Pose estimation data
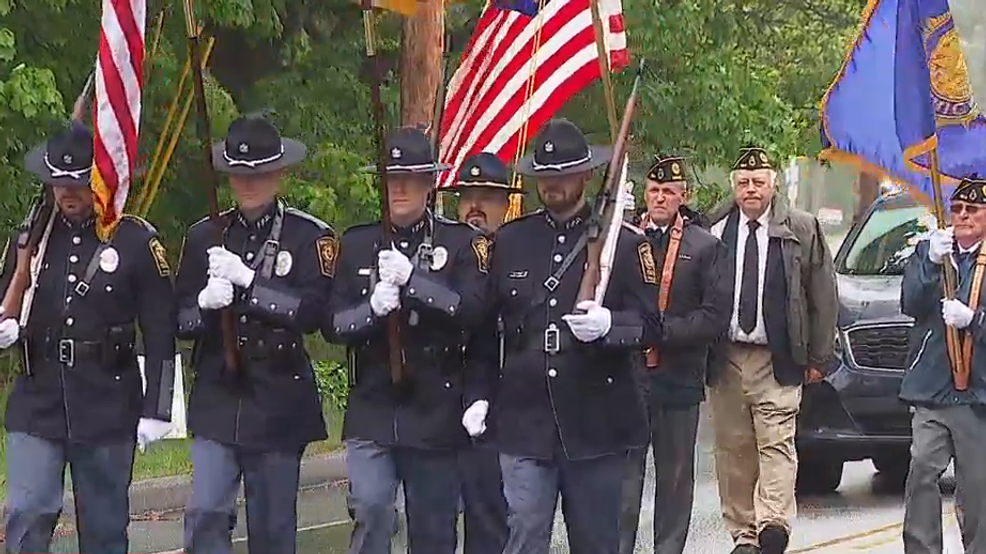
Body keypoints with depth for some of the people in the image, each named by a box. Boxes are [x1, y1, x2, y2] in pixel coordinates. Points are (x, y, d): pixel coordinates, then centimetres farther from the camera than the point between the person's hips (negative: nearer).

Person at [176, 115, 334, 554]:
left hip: (279, 404, -2)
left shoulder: (310, 236, -1)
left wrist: (247, 280, -20)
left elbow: (312, 313, -14)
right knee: (206, 513, -10)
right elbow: (181, 320, 7)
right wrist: (205, 304, -15)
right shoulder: (205, 236, 7)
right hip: (217, 399, 2)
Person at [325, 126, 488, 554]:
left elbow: (471, 311, -12)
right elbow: (332, 325, 4)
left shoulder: (461, 243, 2)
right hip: (372, 411, 1)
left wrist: (412, 278, -22)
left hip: (436, 414, -1)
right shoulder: (356, 244, 8)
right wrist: (372, 307, -16)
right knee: (371, 513, -15)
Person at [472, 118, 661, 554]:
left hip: (596, 422, -1)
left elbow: (650, 325, -1)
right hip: (524, 420, 1)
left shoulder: (625, 242, 2)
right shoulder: (510, 240, 9)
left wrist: (608, 324, -22)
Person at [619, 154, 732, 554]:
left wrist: (663, 331, -14)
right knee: (623, 473, 0)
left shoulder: (706, 247, 2)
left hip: (678, 378, -1)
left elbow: (715, 315, -5)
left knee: (675, 476, 6)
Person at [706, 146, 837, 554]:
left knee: (776, 445, -11)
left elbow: (823, 296, 5)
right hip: (724, 359, 2)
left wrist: (818, 357, 3)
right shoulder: (714, 231, 4)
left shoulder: (801, 230, 3)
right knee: (732, 450, 4)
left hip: (777, 361, -2)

What is needed:
Update every line of all the records, changing each "Person at" to "Individual at" and leaving everything else as it is. Omit the pictures from your output.

Solution to the exercise:
Body keypoints with depth for some of the people in the image, each named by a box. Boxes are [x1, y1, x2, y2] in pixel coordinates. Points are (x, y, d): pixel coordinates, then centimetres farther from the camera than the point between the person's hips (negative: nearer).

Individual at [176, 115, 334, 554]:
left hip: (279, 404, -2)
left shoulder: (310, 236, -1)
left wrist: (247, 280, -20)
left elbow: (312, 313, -14)
right knee: (206, 513, -10)
right elbow: (181, 320, 7)
right wrist: (205, 304, -15)
right shoulder: (205, 236, 7)
right hip: (217, 399, 2)
Individual at [325, 126, 488, 554]:
left elbow: (471, 311, -12)
right elbow: (332, 325, 4)
left shoulder: (461, 243, 2)
right hip: (372, 411, 1)
left wrist: (412, 278, -22)
left hip: (436, 414, -1)
right shoulder: (356, 244, 8)
right wrist: (372, 307, -16)
right knee: (371, 513, -15)
Individual at [472, 118, 661, 554]:
left hip: (596, 422, -1)
left elbow: (650, 325, -1)
right hip: (524, 420, 1)
left shoulder: (625, 242, 2)
right shoulder: (510, 240, 9)
left wrist: (608, 324, -22)
Individual at [619, 154, 732, 554]:
left wrist: (663, 331, -14)
right knee: (623, 473, 0)
left shoulder: (706, 247, 2)
left hip: (678, 378, -1)
left elbow: (715, 315, -5)
left knee: (675, 476, 6)
Individual at [706, 146, 837, 554]:
left knee: (776, 445, -11)
left elbow: (823, 296, 5)
right hip: (724, 359, 2)
left wrist: (818, 357, 3)
right shoulder: (714, 231, 4)
left shoulder: (801, 230, 3)
right knee: (732, 450, 4)
left hip: (777, 361, -2)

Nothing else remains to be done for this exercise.